Karol Wojtyła subió al
Solio de Pedro llevando consigo la profunda reflexión sobre la confrontación
entre el marxismo y el cristianismo, centrada en el hombre. Su mensaje fue
éste: el hombre es el camino de la Iglesia, y Cristo es el camino del hombre.
Con este mensaje, que es la gran herencia del Concilio Vaticano II y de su
«timonel», el Siervo de Dios el Papa Pablo VI, Juan Pablo II condujo al Pueblo
de Dios a atravesar el umbral del Tercer Milenio, que gracias precisamente a
Cristo él pudo llamar «umbral de la esperanza». Sí, él, a través del largo
camino de preparación para el Gran Jubileo, dio al cristianismo una renovada
orientación hacia el futuro, el futuro de Dios, trascendente respecto a la
historia, pero que incide también en la historia. Aquella carga de esperanza
que en cierta manera se le dio al marxismo y a la ideología del progreso, él la
reivindicó legítimamente para el cristianismo, restituyéndole la fisonomía
auténtica de la esperanza, de vivir en la historia con un espíritu de
«adviento», con una existencia personal y comunitaria orientada a Cristo,
plenitud del hombre y cumplimiento de su anhelo de justicia y de paz.
Quisiera finalmente
dar gracias también a Dios por la experiencia personal que me concedió, de
colaborar durante mucho tiempo con el beato Papa Juan Pablo II. Ya antes había
tenido ocasión de conocerlo y de estimarlo, pero desde 1982, cuando me llamó a
Roma como Prefecto de la Congregación para la Doctrina de la Fe, durante 23
años pude estar cerca de él y venerar cada vez más su persona. Su profundidad
espiritual y la riqueza de sus intuiciones sostenían mi servicio. El ejemplo de
su oración siempre me ha impresionado y edificado: él se sumergía en el
encuentro con Dios, aun en medio de las múltiples ocupaciones de su ministerio.

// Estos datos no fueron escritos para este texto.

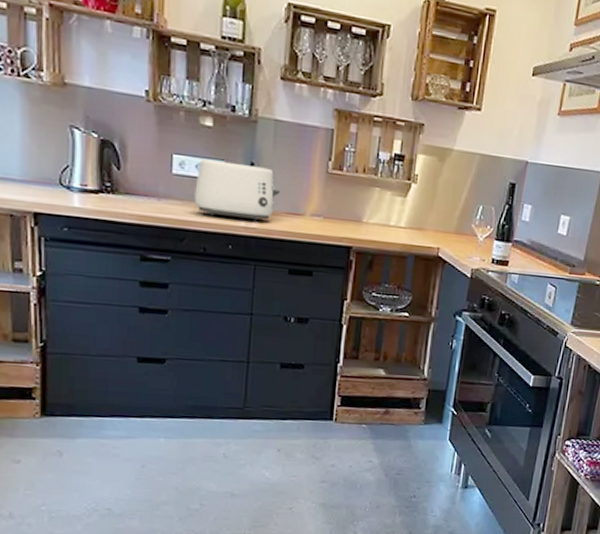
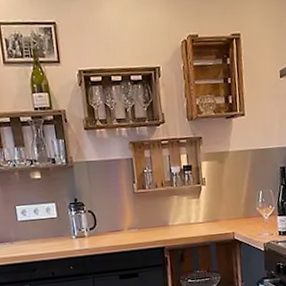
toaster: present [194,158,281,222] -> none [36,200,102,247]

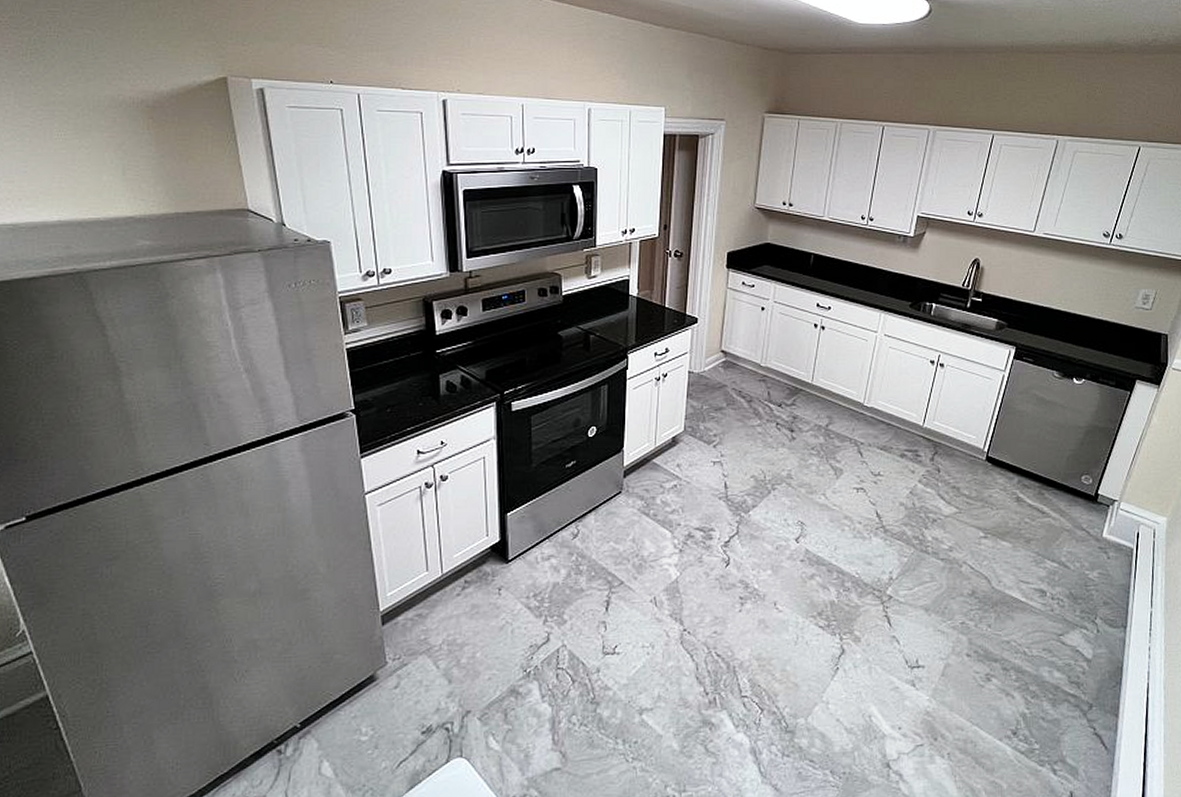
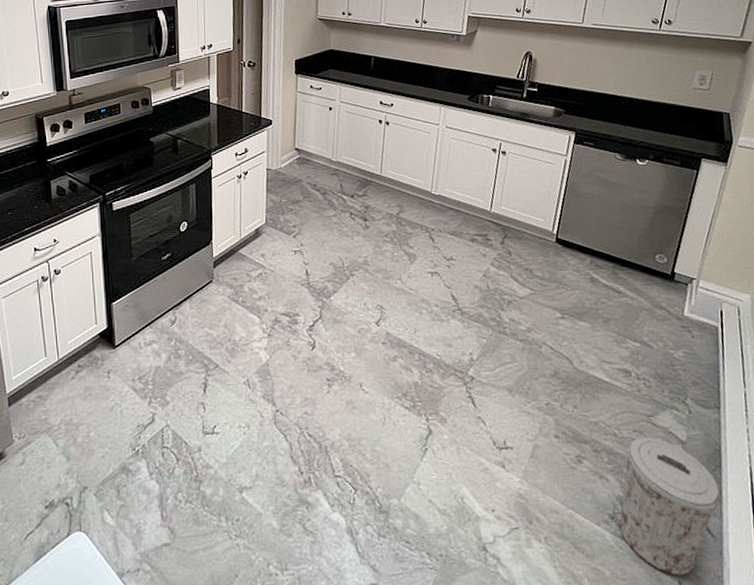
trash can: none [1019,654,1118,786] -> present [617,436,721,575]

Y después, su testimonio en el sufrimiento: el Señor lo fue despojando
lentamente de todo, sin embargo él permanecía siempre como una «roca», como
Cristo quería. Su profunda humildad, arraigada en la íntima unión con Cristo,
le permitió seguir guiando a la Iglesia y dar al mundo un mensaje aún más
elocuente, precisamente cuando sus fuerzas físicas iban disminuyendo. Así, él
realizó de modo extraordinario la vocación de cada sacerdote y obispo: ser uno
con aquel Jesús al que cotidianamente recibe y ofrece en la Iglesia.
¡Dichoso tú, amado
Papa Juan Pablo, porque has creído! Te rogamos que continúes sosteniendo desde
el Cielo la fe del Pueblo de Dios. Desde el Palacio nos has bendecido muchas
veces en esta Plaza. Hoy te rogamos: Santo Padre: bendícenos. Amén.